Según la norma, el 30% de los trabajadores de una mina deben ser brigadistas, cuya función es la de prevenir accidentes. “Solo con eso, con la prevención, se reduciría la accidentalidad”, recalca la gerente de Salvamento Minero, Catalina Gheorge.
“Pero hay quienes dicen que los exámenes son costosos o que duran mucho tiempo los cursos”, se lamenta la funcionaria. Y en ello coincide con el ingeniero Carlos Blandón: “En Colombia es muy pobre la cultura de la seguridad, vemos la seguridad como un costo hasta que no hay una fatalidad. Es una seguridad reactiva, se hacen las cosas después de que pasan los problemas”.
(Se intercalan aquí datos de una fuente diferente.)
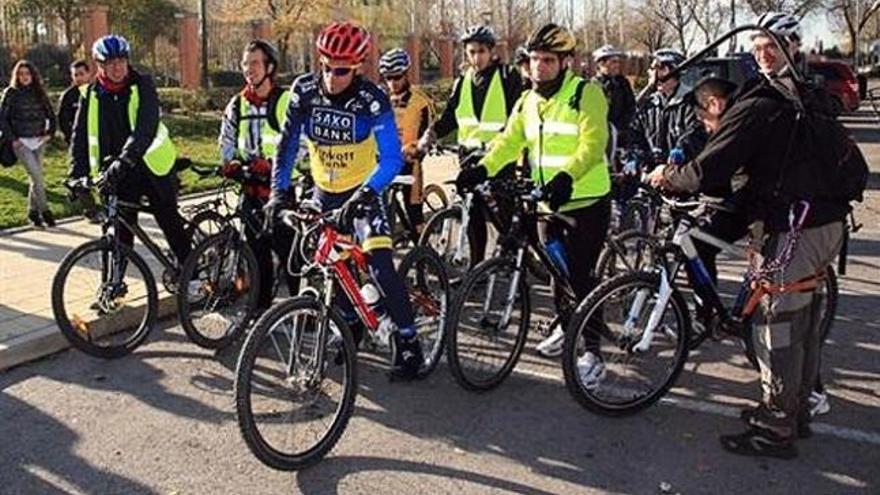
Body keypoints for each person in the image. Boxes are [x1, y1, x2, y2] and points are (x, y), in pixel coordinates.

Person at [647, 16, 854, 459]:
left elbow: (711, 167)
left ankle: (775, 429)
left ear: (793, 47)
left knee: (775, 326)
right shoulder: (809, 93)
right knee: (803, 322)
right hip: (827, 223)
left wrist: (670, 176)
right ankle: (794, 412)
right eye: (759, 45)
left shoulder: (763, 102)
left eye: (773, 46)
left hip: (794, 228)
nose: (764, 53)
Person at [270, 21, 424, 379]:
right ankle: (353, 322)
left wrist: (366, 193)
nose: (331, 77)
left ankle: (409, 340)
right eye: (325, 66)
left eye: (340, 71)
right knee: (326, 263)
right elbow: (287, 144)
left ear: (356, 68)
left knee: (380, 266)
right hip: (323, 191)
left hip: (363, 192)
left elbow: (391, 159)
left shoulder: (372, 99)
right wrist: (279, 192)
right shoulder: (304, 91)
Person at [455, 23, 612, 358]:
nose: (540, 67)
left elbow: (594, 142)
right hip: (547, 200)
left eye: (549, 61)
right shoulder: (527, 99)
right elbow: (509, 142)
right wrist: (482, 168)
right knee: (557, 272)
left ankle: (593, 352)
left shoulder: (586, 93)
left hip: (585, 200)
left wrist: (568, 176)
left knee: (581, 276)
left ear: (565, 62)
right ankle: (567, 324)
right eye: (536, 59)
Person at [69, 35, 191, 267]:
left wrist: (125, 159)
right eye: (111, 62)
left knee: (169, 221)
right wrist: (75, 174)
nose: (118, 68)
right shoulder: (91, 94)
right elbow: (80, 138)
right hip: (116, 171)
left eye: (122, 61)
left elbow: (146, 127)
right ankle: (113, 288)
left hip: (151, 166)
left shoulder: (142, 84)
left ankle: (191, 276)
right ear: (100, 65)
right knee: (118, 232)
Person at [417, 25, 523, 264]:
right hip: (468, 158)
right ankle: (478, 268)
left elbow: (519, 116)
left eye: (482, 51)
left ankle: (513, 267)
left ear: (491, 51)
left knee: (503, 215)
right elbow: (450, 118)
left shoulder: (507, 77)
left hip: (499, 158)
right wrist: (430, 135)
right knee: (473, 216)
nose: (477, 57)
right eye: (472, 52)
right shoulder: (462, 82)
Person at [218, 39, 296, 309]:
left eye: (254, 63)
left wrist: (273, 164)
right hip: (250, 189)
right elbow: (226, 140)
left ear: (269, 67)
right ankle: (262, 309)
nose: (248, 69)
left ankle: (305, 311)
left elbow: (303, 145)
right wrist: (230, 163)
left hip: (280, 191)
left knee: (288, 254)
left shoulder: (284, 101)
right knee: (256, 252)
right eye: (245, 64)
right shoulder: (237, 104)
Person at [378, 48, 436, 234]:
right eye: (388, 78)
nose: (392, 83)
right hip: (384, 163)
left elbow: (428, 135)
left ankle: (425, 255)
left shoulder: (421, 103)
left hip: (410, 164)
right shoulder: (381, 101)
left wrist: (415, 151)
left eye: (396, 77)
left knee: (414, 216)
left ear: (406, 74)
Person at [0, 60, 57, 227]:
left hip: (39, 141)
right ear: (16, 76)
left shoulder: (39, 92)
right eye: (21, 74)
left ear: (32, 75)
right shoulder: (11, 93)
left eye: (27, 73)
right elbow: (2, 118)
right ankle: (46, 211)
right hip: (21, 143)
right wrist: (13, 139)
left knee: (36, 177)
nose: (24, 77)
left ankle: (33, 212)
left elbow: (52, 116)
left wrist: (50, 134)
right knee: (37, 176)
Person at [629, 48, 706, 169]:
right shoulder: (649, 104)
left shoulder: (691, 102)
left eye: (661, 69)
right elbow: (635, 133)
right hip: (651, 175)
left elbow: (696, 132)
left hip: (680, 174)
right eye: (653, 69)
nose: (656, 76)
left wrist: (681, 150)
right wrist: (639, 157)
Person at [591, 45, 635, 150]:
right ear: (601, 64)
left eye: (618, 62)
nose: (617, 65)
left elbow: (631, 106)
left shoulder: (623, 83)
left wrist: (621, 127)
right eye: (613, 62)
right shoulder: (593, 86)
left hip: (622, 136)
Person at [58, 60, 91, 146]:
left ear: (88, 74)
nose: (79, 78)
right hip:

“Falta compromiso a los titulares mineros de Colombia en implementar el decreto de seguridad minera, que es muy exigente en temas de ventilación y sostenimiento”, se lamenta Catalina Gheorge.
Y no puede ser de otra manera, porque si una mina no tiene diseñado un plan de ventilación adecuada, por ejemplo, no se pueden controlar los gases ni evitar que haya explosiones.
“Falta más compromiso, de lo contrario no tendríamos las tragedias que seguimos teniendo hasta la fecha. Todavía hay irresponsabilidad con respecto a gestionar de manera adecuada los riesgos”, insiste.
Frente a estas afirmaciones surge una pregunta: ¿por qué, si el Decreto 1886 de 2015 daba un año para que todas las empresas lo tuvieran implementado, hoy quedan compañías que no lo cumplen? ¿Cuántas vidas más tendrán que perderse? La Agencia Nacional de Minería tiene la palabra.